Born in Denver, Colorado on June 15, 1950, Baer was captivated by animation (particularly the Disney films) as a young child, and had decided by the tender age of eight that he wanted to work at Walt's Studio. During a visit to see his grandparents in California, he pleaded with his grandfather to park outside the Disney Studios so that he could stare at the animation building, and wonder what magic was happening inside. As a high school student, he wrote to the Animation Department inquiring where he could learn the craft. This led him to enroll at the Chouinard Art Institute (which later merged with CalArts), after creating the perfect portfolio. He finally got a chance to sneak into the Animation building on the Disney lot while running an errand for the school.
In 1971 he found himself accepted into Disney's fledgling inaugural training program, as only the second applicant. Baer learned from six of the 'Nine Old Men' (Walt Disney's trusted group of pioneering animators) during his first five years on the job. John Lounsbery recognized his talent and served as a mentor. He got his first feature film credit (as a character animator) on Robin Hood in 1973, and went on to work on The Rescuers and Pete's Dragon. He left Disney in 1976 and worked on such animated favorites as the Peanuts television specials, commercials for Richard Williams, and The Lord of the Rings for Ralph Bakshi. Even when he was not directly working for Disney Animation, he continued to freelance and contribute to such films as Mickey's Christmas Carol, and The Great Mouse Detective, among others.
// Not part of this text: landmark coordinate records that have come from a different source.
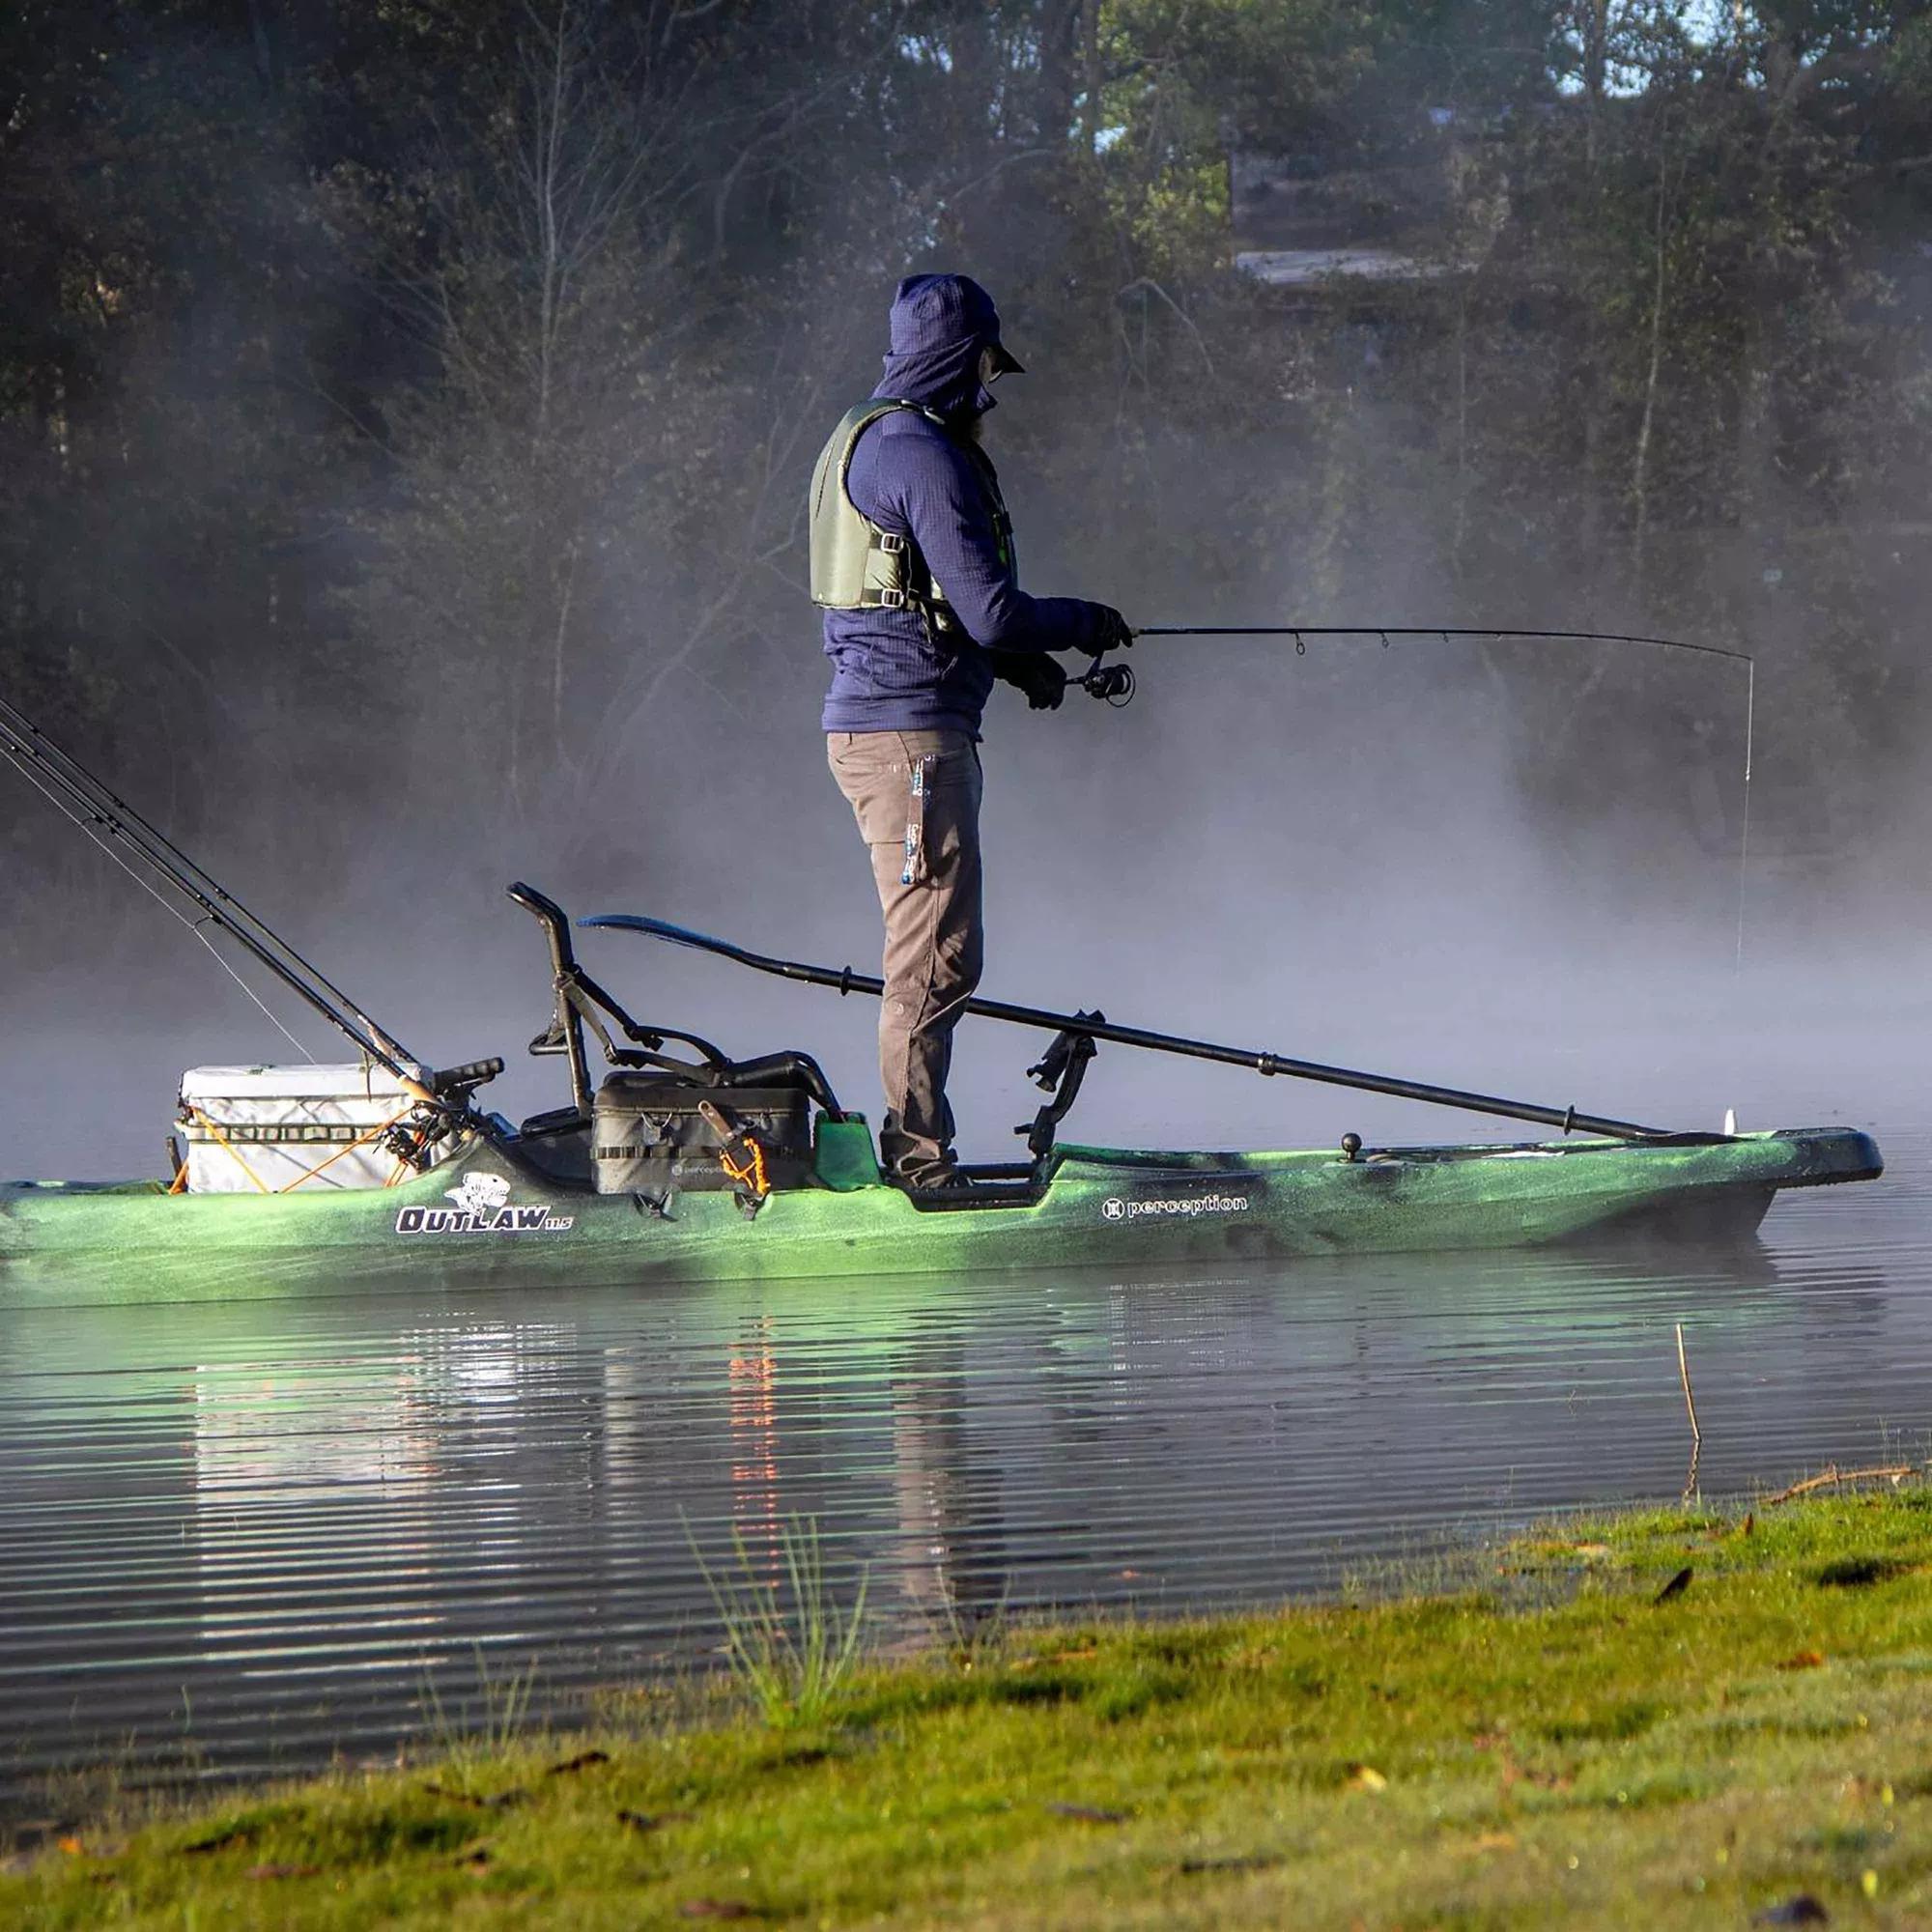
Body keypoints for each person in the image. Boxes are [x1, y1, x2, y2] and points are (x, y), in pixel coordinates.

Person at [809, 272, 1130, 1192]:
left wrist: (1020, 666)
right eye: (987, 362)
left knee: (933, 949)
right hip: (909, 743)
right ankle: (917, 1166)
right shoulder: (925, 453)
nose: (992, 388)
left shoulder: (862, 438)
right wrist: (1078, 621)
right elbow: (989, 609)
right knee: (934, 956)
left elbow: (918, 602)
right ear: (960, 359)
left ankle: (917, 1153)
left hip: (885, 728)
In the mid-1980s, he and his first wife, industry veteran Jane Baer, formed the Baer Animation Company, and contributed animation for such Disney titles as Who Framed Roger Rabbit, (they were responsible for the Los Angeles unit that produced 11 minutes of footage involving the character of Benny the Cab and much of the Toontown scenes) and Beauty and the Beast. Baer returned to Walt Disney Animation Studios on a fulltime basis in 1998, and lent his talents to such films as Tarzan, Treasure Planet, Home on the Range, Chicken Little, Meet the Robinsons, and The Princess and the Frog. His credits also include the 2007 Goofy short, How to Hook Up Your Home Theater, and the 2013 Oscar-nominated short, Get a Horse. From his landmark work on Who Framed Roger Rabbit to his supervising roles on The Lion King (adult Simba), The Emperor's New Groove (Yzma), The Princess and the Frog (the frog hunters), he was acclaimed and admired by his peers.
Baer retired from Disney in 2015 and worked on several freelance projects for small studios. Most recently, he worked on projects for Walt Disney Imagineering including an assignment animating Ursula and LeFou for Tokyo Disneyland (with his daughter Nicole inbetweening).
He was honored at the Annie Awards in 2001 (for Individual Achievement for Outstanding Character Animation for his work supervising Yzma) and in 2017, when he was presented with the coveted Winsor McCay Award for his distinguished career and lifetime achievements.
Baer is survived by his wife, Teddy, and their two daughters, Nicole and Clarisse. In lieu of flowers, the family suggests that contributions can be made to The ALS Association at als.org.